A 10mm umbilical balloon port was inserted by open cut-down technique. A left iliac fossa 12mm port and a suprapubic 5mm port were inserted under vision. The appendix was normal and an inflamed and gangrenous solitary diverticulum was noted on the antimesenteric surface of the caecum (Fig 1). In view of her co-morbidities, the patient was not felt to be fit for open surgery or an extensive resection. A stapled diverticulectomy was therefore performed using an Endo GIA™ (Covidien, Dublin, Ireland) stapling device (Figs 2 and 3).

Figure 1

Solitary caecal diverticulitis with normal appendix

Diverticulum partially excised

Staple line following resection

Histology confirmed a 3.5cm × 3.0cm × 1.5cm diverticulum with transmural suppurative inflammation and loss of the mucosal lining. The patient made a slow recovery from surgery. She developed a post-operative chest infection that was treated successfully. She was discharged a week after surgery. At the follow-up appointment two months later, she had made a full recovery.
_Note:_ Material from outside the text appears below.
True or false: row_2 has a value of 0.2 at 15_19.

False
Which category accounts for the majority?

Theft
She had developed a port site hernia at the left iliac fossa port but was asymptomatic from this.

Discussion

The diagnosis of caecal diverticulitis is difficult to establish accurately pre-operatively. The clinical presentation often mimics that of acute appendicitis as seen in this case. Consequently, the diagnosis is frequently made at the time of surgery for presumed appendicitis.
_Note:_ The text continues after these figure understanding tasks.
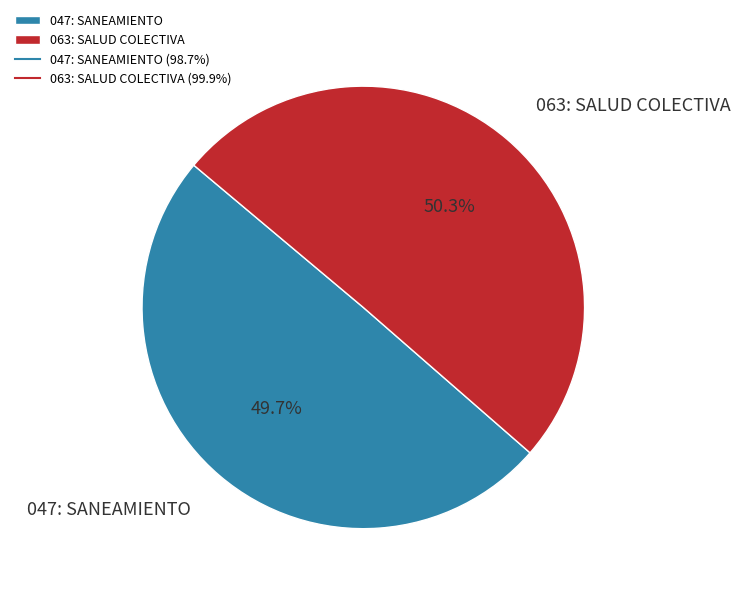

Combined, do 047: SANEAMIENTO and 063: SALUD COLECTIVA account for over 50%?

Yes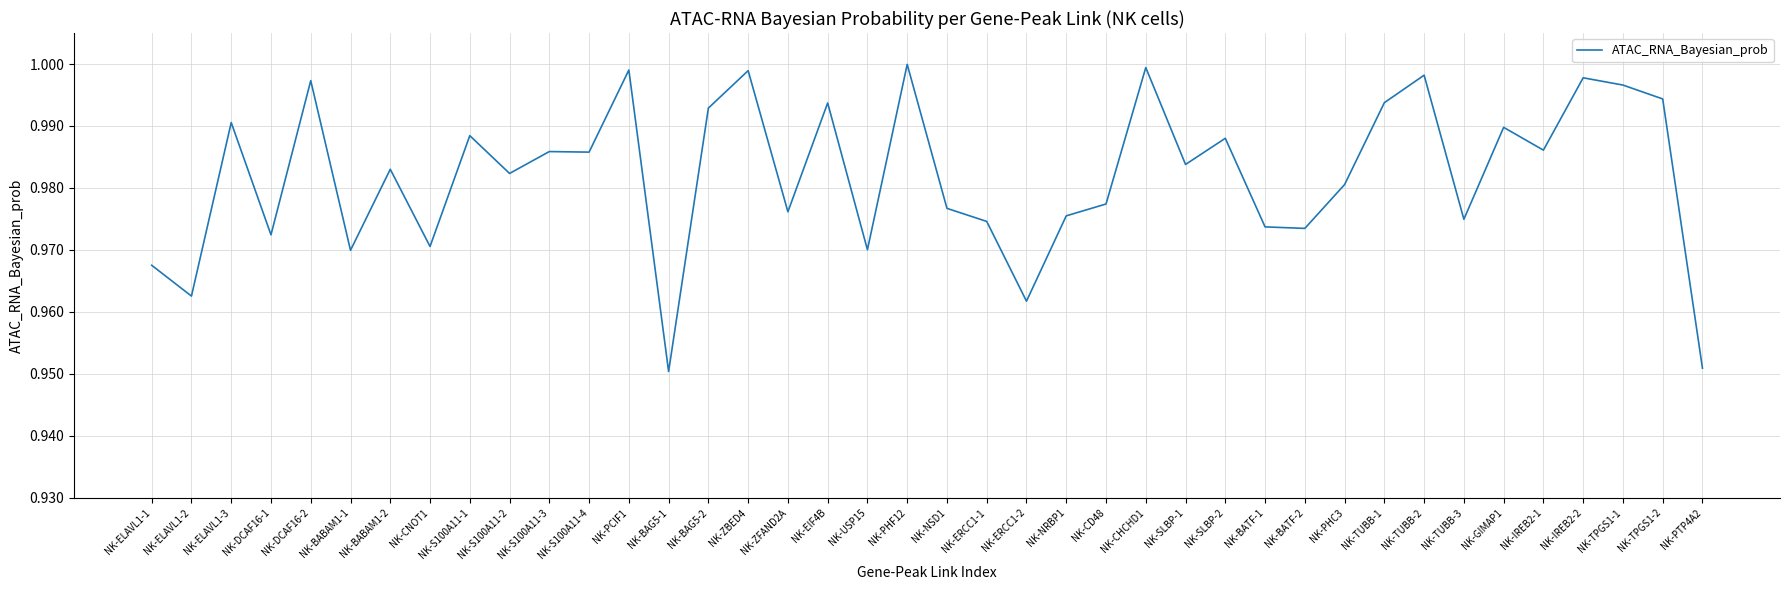

What position from the left is NK-S100A11-2?

10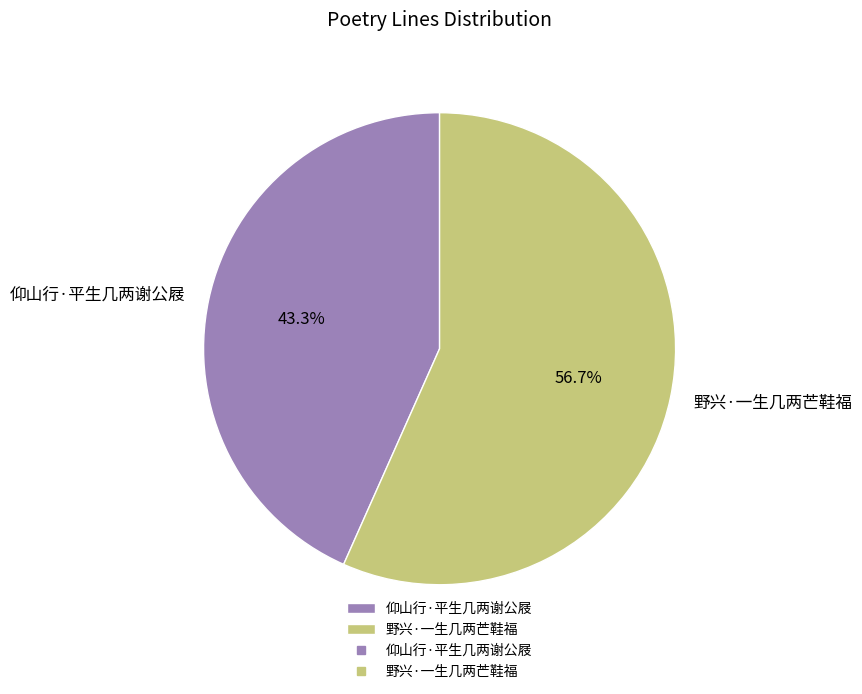

To the nearest percent, what portion does 野兴·一生几两芒鞋福 represent?

57%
Treatment options for caecal diverticulitis vary widely depending on the presentation and local expertise. There is no consensus among surgeons as to the best option. For uncomplicated caecal diverticulitis diagnosed pre-operatively, a conservative approach can be taken with bowel rest and antibiotics. However, others advocate aggressive surgical resection in caecal diverticulitis as less than 40% of patients are successfully managed conservatively without recurrent symptoms.

The surgical approach to resection of a solitary caecal diverticulum varies from a simple diverticulectomy to a right hemicolectomy. These can be performed open or laparoscopically. The first report of a laparoscopic diverticulectomy was in 1994. Since then, there have been several other reports showing that laparoscopic resection is feasible in experienced hands.

Our case posed several challenges. First, the patient had COPD, a significant medical co-morbidity. This increased her risk of peri-operative and post-operative complications. It was therefore felt that laparoscopic resection was the most appropriate option in order to reduce these risks as it involved smaller incisions and facilitated faster recovery. Indeed, the patient did suffer from a post-operative chest infection, which was treated successfully.

Second, the diagnosis was made intra-operatively and a decision as to how to treat this needed to be made intra-operatively. Resection was performed as the diverticulum was gangrenous and perforation was thought to be imminent, the risk of recurrence if left unresected is known to be significant and the surgeon was happy to proceed based on his experience. Furthermore, the diagnosis of caecal cancer must always be entertained in all acute abdomens with intra-operative caecal pathology. If suspected, an oncologically sound right colectomy is the treatment of choice. In reference to our case and as is clear from the pictures, we felt cancer was unlikely. This was because we encountered a discrete, well defined, outpouching area of the caecal wall (the solitary caecal diverticulum), which looked gangrenous, and felt rather soft and as though it were about to perforate. We were confident that no characteristics of malignancy were present.

Finally, the patient developed a port site hernia at the 12mm left iliac fossa incision. We feel that this is most likely a result of the patient’s chronic cough that she experiences as part of her COPD. This highlights the importance of careful consideration of port placement and closure technique, taking into account the general condition of the patient. This port site was not sutured at the sheath. In hindsight, it may have been prudent to have closed the sheath.

Conclusions

A laparoscopic stapled diverticulectomy for solitary caecal diverticulitis for a safe and effective therapeutic option, especially in patients in whom more radical surgery would pose a high risk. We believe this is the first reported case in the UK.